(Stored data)
⟨

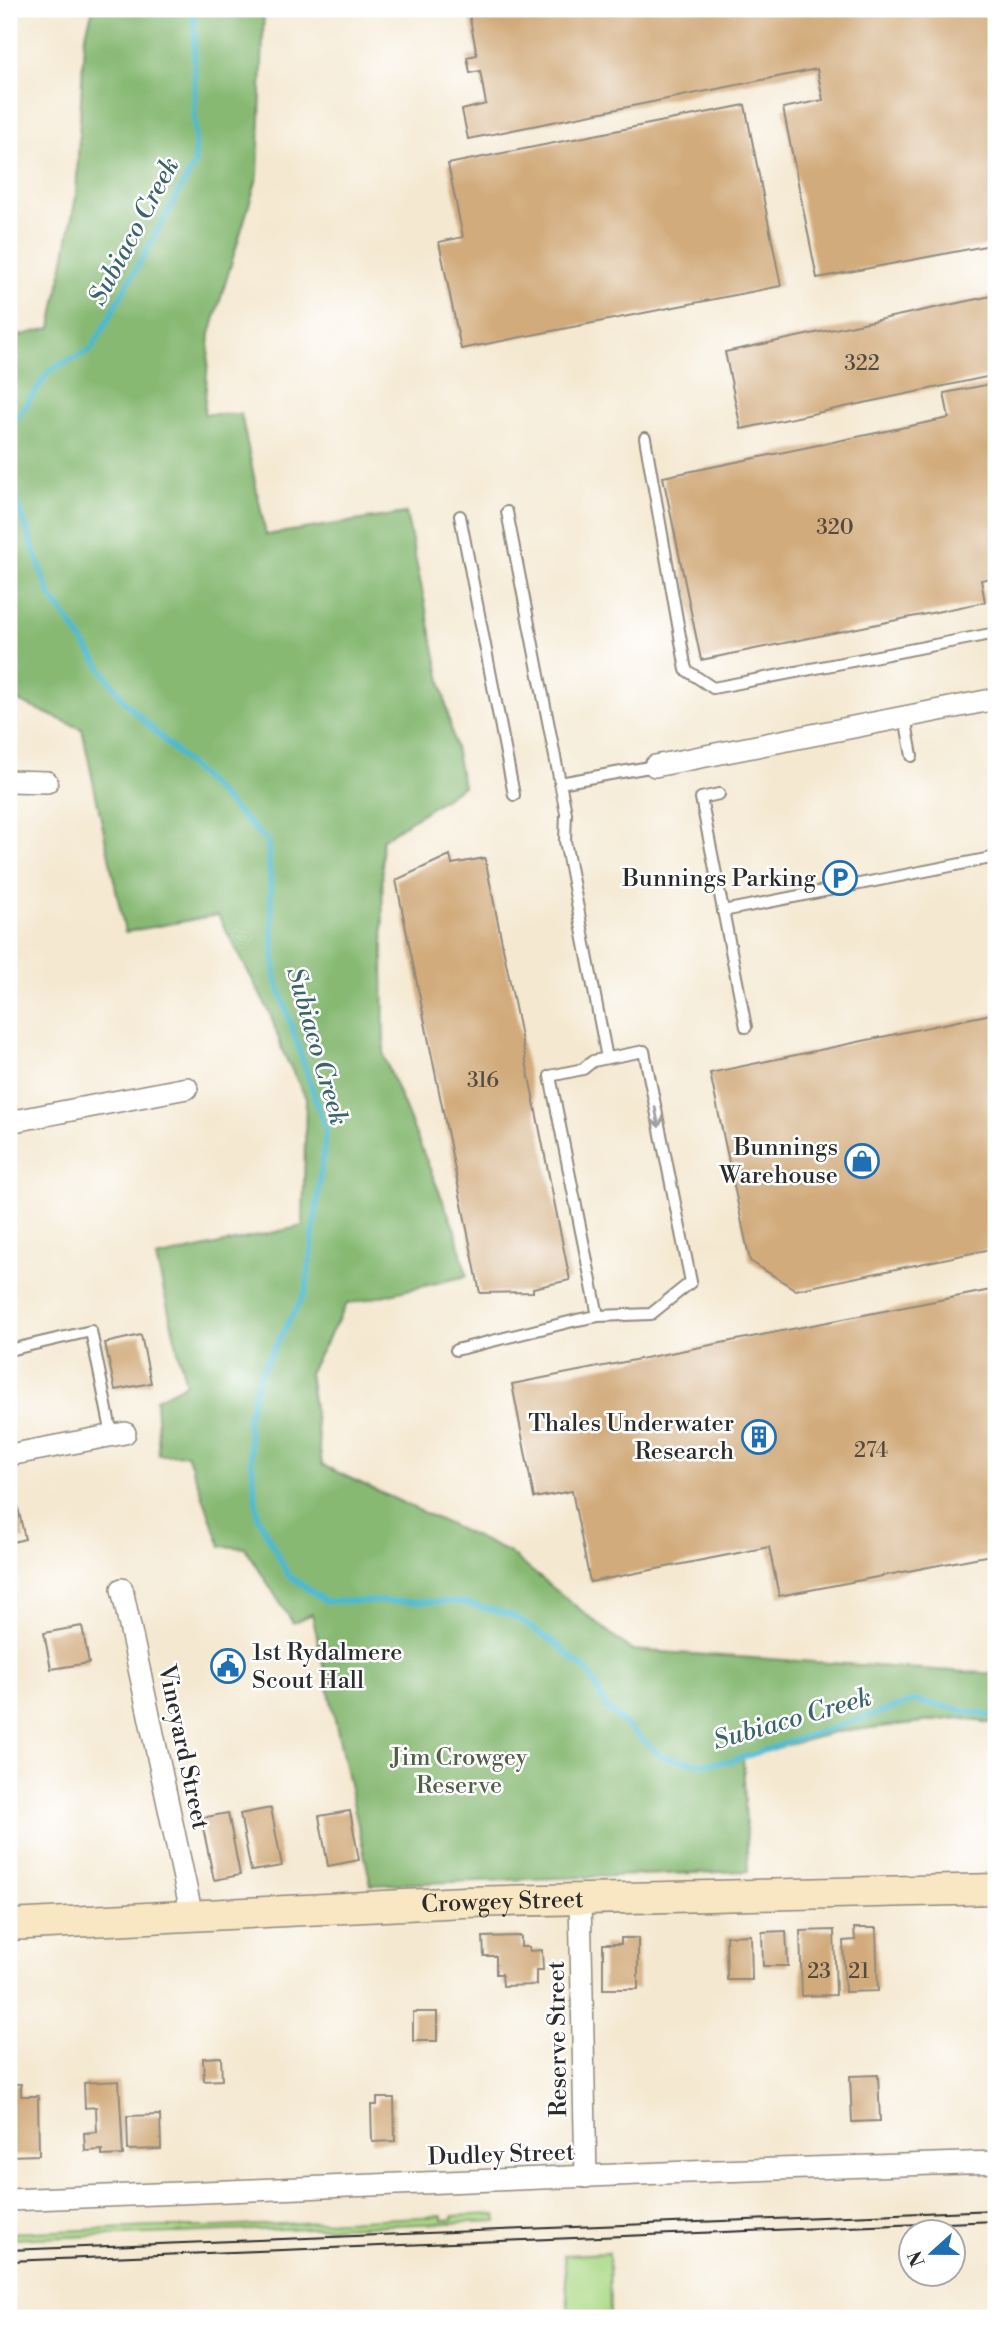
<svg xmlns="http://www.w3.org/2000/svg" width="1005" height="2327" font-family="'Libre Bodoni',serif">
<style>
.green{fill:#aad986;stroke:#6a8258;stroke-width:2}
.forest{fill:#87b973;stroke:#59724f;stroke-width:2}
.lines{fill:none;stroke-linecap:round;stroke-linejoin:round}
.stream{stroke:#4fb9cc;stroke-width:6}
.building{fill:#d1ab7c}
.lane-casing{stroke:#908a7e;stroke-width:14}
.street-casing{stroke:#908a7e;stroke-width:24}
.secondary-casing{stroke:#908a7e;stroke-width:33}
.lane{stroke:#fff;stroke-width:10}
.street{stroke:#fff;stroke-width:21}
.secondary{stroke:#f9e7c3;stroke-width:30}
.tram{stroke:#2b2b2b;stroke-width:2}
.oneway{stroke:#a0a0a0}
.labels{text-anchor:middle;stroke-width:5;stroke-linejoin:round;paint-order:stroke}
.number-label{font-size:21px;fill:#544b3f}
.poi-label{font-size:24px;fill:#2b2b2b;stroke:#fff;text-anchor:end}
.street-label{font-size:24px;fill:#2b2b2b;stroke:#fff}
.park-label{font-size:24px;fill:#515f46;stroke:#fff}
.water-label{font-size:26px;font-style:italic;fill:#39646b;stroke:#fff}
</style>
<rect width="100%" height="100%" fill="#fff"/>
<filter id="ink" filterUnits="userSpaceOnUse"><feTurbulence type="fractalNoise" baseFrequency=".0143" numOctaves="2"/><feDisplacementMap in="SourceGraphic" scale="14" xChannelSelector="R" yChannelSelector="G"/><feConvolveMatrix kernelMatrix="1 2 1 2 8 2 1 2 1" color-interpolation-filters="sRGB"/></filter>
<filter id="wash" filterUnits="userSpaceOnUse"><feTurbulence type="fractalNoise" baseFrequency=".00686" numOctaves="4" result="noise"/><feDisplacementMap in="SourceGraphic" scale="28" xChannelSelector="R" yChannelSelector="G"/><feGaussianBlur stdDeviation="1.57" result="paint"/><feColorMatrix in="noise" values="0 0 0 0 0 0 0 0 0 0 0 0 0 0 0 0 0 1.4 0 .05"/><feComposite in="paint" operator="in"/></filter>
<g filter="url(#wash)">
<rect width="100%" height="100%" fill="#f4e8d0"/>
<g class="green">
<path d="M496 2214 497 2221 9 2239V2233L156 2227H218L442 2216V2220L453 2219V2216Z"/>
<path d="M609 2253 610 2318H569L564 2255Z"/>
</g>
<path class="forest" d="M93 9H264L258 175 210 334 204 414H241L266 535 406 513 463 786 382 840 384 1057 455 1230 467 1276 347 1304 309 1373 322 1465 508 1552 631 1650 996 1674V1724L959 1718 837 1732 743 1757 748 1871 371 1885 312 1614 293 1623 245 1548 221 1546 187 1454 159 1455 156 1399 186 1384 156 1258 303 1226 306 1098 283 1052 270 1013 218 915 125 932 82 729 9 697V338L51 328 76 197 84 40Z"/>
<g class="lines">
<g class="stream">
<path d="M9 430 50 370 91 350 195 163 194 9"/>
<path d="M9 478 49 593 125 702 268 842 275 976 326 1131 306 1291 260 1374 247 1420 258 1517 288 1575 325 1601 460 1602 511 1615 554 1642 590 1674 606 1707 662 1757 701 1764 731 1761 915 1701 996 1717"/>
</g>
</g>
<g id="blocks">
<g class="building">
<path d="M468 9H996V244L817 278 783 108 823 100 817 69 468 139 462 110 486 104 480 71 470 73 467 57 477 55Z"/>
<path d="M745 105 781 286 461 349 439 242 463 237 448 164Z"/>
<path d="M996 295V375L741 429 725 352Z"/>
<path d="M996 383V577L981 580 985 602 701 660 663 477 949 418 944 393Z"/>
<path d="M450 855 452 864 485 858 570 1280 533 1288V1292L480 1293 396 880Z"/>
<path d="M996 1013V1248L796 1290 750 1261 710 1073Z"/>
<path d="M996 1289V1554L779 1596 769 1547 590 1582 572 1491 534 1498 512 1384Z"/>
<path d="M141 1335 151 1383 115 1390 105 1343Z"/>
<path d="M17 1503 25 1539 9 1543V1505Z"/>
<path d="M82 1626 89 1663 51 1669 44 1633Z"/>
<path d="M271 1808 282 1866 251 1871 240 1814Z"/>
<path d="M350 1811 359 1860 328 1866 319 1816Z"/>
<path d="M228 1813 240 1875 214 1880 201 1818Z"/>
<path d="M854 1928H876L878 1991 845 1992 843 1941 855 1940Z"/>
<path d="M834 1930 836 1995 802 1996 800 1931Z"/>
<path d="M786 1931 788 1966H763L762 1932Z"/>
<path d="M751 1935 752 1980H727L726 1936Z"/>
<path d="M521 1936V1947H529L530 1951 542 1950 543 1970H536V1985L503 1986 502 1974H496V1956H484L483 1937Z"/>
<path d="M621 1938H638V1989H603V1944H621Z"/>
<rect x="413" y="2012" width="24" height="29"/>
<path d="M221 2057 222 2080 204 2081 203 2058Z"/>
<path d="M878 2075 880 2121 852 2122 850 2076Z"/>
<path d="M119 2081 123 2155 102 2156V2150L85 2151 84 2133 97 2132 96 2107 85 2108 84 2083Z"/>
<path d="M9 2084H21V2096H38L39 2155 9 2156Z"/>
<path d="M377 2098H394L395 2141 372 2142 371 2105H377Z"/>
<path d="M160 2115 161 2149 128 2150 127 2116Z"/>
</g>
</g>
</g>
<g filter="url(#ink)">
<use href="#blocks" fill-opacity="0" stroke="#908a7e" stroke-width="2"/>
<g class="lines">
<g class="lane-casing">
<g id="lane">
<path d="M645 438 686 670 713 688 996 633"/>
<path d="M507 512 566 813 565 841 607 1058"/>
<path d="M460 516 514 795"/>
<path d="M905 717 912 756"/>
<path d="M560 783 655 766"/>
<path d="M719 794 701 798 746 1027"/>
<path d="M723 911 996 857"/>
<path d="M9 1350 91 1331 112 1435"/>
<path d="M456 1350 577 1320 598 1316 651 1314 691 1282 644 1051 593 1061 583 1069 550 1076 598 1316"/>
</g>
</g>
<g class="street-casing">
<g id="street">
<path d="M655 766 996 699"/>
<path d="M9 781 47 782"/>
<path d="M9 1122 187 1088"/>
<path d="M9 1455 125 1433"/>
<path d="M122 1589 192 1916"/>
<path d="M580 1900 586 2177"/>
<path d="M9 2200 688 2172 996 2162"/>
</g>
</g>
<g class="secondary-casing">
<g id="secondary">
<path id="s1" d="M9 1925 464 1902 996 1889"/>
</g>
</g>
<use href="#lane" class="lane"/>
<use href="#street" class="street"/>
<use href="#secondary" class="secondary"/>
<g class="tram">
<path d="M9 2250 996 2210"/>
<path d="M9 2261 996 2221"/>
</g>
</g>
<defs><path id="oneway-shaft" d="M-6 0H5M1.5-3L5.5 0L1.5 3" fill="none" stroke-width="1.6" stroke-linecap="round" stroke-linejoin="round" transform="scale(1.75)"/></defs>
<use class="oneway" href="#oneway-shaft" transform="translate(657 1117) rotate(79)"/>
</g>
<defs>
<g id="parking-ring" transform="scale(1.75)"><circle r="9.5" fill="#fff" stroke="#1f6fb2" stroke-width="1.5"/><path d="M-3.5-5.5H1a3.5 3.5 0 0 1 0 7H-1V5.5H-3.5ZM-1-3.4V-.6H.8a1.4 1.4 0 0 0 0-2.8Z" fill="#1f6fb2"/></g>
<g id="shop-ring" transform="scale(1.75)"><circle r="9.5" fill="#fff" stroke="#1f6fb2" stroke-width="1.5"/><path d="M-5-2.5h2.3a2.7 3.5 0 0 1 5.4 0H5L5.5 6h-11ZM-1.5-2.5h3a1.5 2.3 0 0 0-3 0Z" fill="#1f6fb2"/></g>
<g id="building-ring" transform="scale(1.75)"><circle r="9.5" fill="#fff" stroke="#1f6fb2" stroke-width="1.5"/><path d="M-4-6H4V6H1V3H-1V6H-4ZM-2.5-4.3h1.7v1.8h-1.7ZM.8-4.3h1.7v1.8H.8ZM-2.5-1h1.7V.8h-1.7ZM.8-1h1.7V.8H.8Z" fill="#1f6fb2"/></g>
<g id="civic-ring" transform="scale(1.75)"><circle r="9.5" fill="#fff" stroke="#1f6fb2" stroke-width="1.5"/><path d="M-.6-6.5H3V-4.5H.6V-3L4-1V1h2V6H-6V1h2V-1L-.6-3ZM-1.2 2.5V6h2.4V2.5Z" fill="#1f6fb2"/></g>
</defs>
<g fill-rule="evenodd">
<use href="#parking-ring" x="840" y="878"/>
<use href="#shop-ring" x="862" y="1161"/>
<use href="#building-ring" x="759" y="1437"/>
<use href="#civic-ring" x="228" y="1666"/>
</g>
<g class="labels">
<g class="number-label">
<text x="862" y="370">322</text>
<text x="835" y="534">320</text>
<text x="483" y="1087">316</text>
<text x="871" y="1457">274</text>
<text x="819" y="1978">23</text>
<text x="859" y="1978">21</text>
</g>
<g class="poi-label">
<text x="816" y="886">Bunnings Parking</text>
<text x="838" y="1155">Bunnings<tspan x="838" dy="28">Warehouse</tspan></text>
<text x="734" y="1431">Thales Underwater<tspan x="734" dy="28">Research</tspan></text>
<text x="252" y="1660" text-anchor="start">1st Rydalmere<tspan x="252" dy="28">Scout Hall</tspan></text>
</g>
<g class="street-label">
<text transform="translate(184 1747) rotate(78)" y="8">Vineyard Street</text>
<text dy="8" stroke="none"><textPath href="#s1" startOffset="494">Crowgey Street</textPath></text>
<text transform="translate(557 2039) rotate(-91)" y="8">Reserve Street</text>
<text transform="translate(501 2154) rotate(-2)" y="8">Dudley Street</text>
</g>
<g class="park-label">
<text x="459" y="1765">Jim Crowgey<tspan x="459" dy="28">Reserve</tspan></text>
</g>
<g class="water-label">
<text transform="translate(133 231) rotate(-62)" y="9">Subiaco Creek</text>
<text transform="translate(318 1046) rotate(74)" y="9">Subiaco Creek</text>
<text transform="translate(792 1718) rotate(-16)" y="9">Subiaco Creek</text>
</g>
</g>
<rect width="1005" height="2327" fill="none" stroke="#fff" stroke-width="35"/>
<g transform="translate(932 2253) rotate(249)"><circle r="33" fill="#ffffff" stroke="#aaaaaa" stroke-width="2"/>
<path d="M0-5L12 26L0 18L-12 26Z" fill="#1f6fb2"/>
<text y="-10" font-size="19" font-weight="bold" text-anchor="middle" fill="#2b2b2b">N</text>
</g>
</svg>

⟩

* The task
Only the lines above that hold "paint" are wanted. Show every one of them.

* Result of this task
.labels{text-anchor:middle;stroke-width:5;stroke-linejoin:round;paint-order:stroke}
<filter id="wash" filterUnits="userSpaceOnUse"><feTurbulence type="fractalNoise" baseFrequency=".00686" numOctaves="4" result="noise"/><feDisplacementMap in="SourceGraphic" scale="28" xChannelSelector="R" yChannelSelector="G"/><feGaussianBlur stdDeviation="1.57" result="paint"/><feColorMatrix in="noise" values="0 0 0 0 0 0 0 0 0 0 0 0 0 0 0 0 0 1.4 0 .05"/><feComposite in="paint" operator="in"/></filter>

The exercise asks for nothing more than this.